At 1:57 pm, wound care consultant documented Patient #1 has a DTPI on left sacrum. Site is denuded, fragile, red and purple. Shape is irregular, wound length is 5 centimeters (cm), width is 7 cm, serous drainage present. Wound care treatment ordered.

-- Review of Patient #2's MR revealed, a 90-year-old female admitted on 8/4/2022 with a diagnosis of fractured left femur. She remained in the emergency department (ED) until after surgery on 8/5/2022 and then was admitted to the nursing unit. The history and physical (H&P) documented by the provider indicated Patient #2's skin was intact. The nursing admission assessment was completed at 11:00 pm revealed no skin breakdown. Nursing documented turning and positioning (T&P) of patient every 2 hours (q 2 h).
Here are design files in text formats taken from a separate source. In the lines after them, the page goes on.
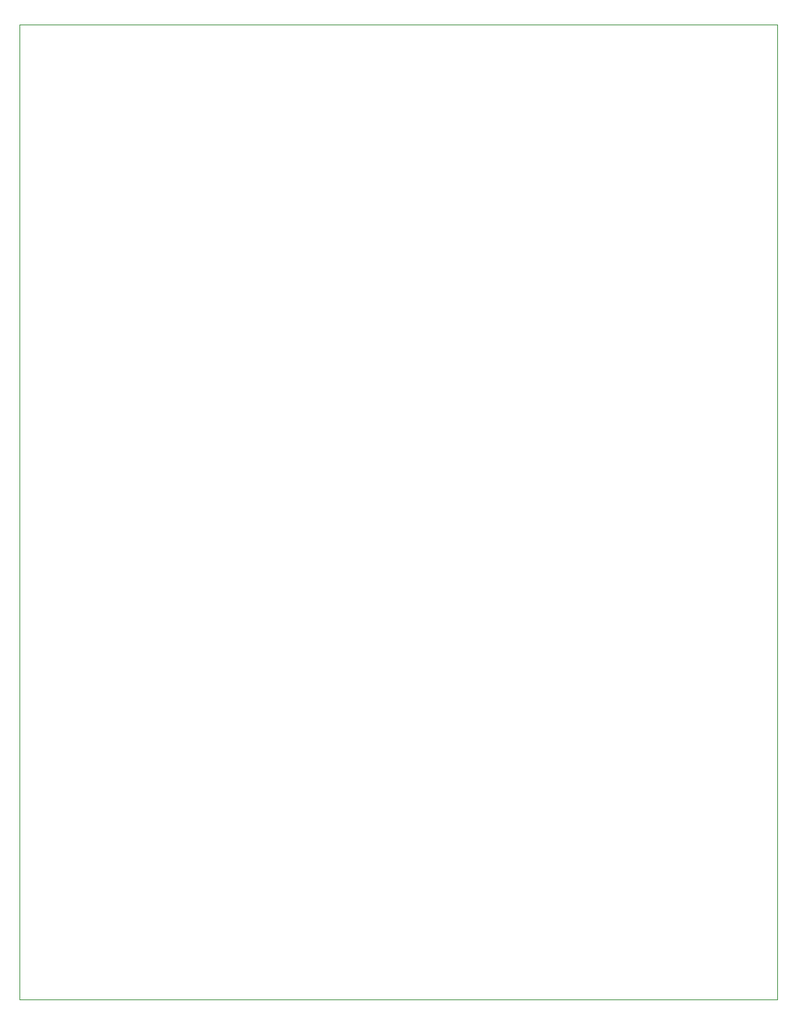
<source format=gbr>
%TF.GenerationSoftware,KiCad,Pcbnew,(5.1.7)-1*%
%TF.CreationDate,2020-11-19T14:16:26-06:00*%
%TF.ProjectId,SLEDBoard,534c4544-426f-4617-9264-2e6b69636164,v01*%
%TF.SameCoordinates,Original*%
%TF.FileFunction,Profile,NP*%
%FSLAX46Y46*%
G04 Gerber Fmt 4.6, Leading zero omitted, Abs format (unit mm)*
G04 Created by KiCad (PCBNEW (5.1.7)-1) date 2020-11-19 14:16:26*
%MOMM*%
%LPD*%
G01*
G04 APERTURE LIST*
%TA.AperFunction,Profile*%
%ADD10C,0.050000*%
%TD*%
G04 APERTURE END LIST*
D10*
X114300000Y-177800000D02*
X25400000Y-177800000D01*
X114300000Y-63500000D02*
X25400000Y-63500000D01*
X114300000Y-63500000D02*
X114300000Y-177800000D01*
X25400000Y-63500000D02*
X25400000Y-177800000D01*
M02*

</source>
On 8/6/2022 at 1:30 pm nursing documented a stage 2 pressure injury on sacrum and a wound care consult was ordered. (This is first documentation of skin breakdown on Patient #2's sacrum.)

Wound care consult was completed on 8/8/2022 and additional interventions were put in place e.g., barrier cream, mattress pump and frequent positioning.

-- Per interview of Patient #2 on 8/9/2022 at 10:50 am, she had a sacral wound prior to admission which she had been putting ointment on at home.

-- During interview of Staff A, Director of Quality Management on 8/11/2022 at 1:00 pm, he/she acknowledged the above findings.